What you should do
Convert the lines of the items into a numbered list with blank lines omitted, starting at the line containing "[357, 81, 398, 124]" and ending at the final line of the items. Include only those lines.
+++
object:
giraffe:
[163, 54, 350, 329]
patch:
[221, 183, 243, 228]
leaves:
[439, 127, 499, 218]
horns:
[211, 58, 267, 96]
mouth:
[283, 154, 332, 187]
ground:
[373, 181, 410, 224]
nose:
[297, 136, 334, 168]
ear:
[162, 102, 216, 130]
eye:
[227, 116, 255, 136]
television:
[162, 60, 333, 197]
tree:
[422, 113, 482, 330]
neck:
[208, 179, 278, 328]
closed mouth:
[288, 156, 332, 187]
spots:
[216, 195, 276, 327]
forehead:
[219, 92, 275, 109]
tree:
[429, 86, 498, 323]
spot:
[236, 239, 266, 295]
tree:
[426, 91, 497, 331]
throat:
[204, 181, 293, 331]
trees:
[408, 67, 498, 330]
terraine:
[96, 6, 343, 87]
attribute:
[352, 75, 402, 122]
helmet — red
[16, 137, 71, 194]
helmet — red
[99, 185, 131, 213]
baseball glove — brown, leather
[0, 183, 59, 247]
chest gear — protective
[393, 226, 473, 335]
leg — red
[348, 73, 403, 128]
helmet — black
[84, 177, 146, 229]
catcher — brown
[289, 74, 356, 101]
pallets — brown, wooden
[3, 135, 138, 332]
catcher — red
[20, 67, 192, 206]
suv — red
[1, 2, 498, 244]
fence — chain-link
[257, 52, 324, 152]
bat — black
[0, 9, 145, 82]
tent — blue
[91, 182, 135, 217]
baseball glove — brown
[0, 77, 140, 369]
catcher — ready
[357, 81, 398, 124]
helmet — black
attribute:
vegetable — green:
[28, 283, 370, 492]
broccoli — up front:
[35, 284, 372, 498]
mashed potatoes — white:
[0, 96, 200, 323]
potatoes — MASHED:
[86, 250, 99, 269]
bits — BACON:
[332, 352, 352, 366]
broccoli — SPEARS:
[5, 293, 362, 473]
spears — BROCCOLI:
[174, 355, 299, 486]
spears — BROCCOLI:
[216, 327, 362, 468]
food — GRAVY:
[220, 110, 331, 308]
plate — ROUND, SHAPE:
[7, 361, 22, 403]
+++
Reply to the exercise
1. [357, 81, 398, 124]
2. helmet — black
3. attribute:
4. vegetable — green:
5. [28, 283, 370, 492]
6. broccoli — up front:
7. [35, 284, 372, 498]
8. mashed potatoes — white:
9. [0, 96, 200, 323]
10. potatoes — MASHED:
11. [86, 250, 99, 269]
12. bits — BACON:
13. [332, 352, 352, 366]
14. broccoli — SPEARS:
15. [5, 293, 362, 473]
16. spears — BROCCOLI:
17. [174, 355, 299, 486]
18. spears — BROCCOLI:
19. [216, 327, 362, 468]
20. food — GRAVY:
21. [220, 110, 331, 308]
22. plate — ROUND, SHAPE:
23. [7, 361, 22, 403]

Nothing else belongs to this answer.